Records supplied:
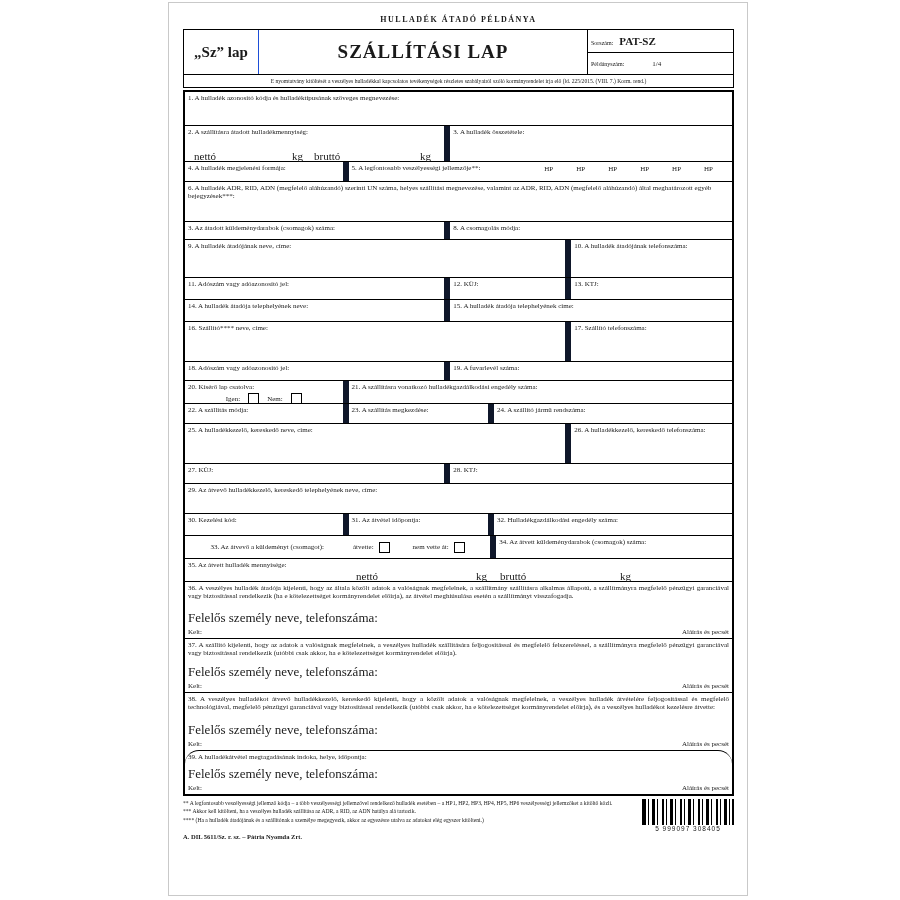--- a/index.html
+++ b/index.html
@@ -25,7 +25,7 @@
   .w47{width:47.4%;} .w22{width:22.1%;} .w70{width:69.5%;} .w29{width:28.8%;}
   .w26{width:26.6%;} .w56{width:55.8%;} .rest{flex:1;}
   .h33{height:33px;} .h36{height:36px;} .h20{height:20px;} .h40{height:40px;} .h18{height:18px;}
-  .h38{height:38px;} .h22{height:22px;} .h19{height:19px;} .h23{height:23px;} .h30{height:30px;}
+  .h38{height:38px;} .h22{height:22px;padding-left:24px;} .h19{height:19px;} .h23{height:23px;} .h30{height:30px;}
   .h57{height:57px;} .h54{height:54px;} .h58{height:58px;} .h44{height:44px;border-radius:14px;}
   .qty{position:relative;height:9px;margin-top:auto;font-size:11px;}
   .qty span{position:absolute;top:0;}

Instruction: Please output every record above exactly. Leave the pictures out.

Answer space:
--- a/index.html
+++ b/index.html
@@ -25,7 +25,7 @@
   .w47{width:47.4%;} .w22{width:22.1%;} .w70{width:69.5%;} .w29{width:28.8%;}
   .w26{width:26.6%;} .w56{width:55.8%;} .rest{flex:1;}
   .h33{height:33px;} .h36{height:36px;} .h20{height:20px;} .h40{height:40px;} .h18{height:18px;}
-  .h38{height:38px;} .h22{height:22px;} .h19{height:19px;} .h23{height:23px;} .h30{height:30px;}
+  .h38{height:38px;} .h22{height:22px;padding-left:24px;} .h19{height:19px;} .h23{height:23px;} .h30{height:30px;}
   .h57{height:57px;} .h54{height:54px;} .h58{height:58px;} .h44{height:44px;border-radius:14px;}
   .qty{position:relative;height:9px;margin-top:auto;font-size:11px;}
   .qty span{position:absolute;top:0;}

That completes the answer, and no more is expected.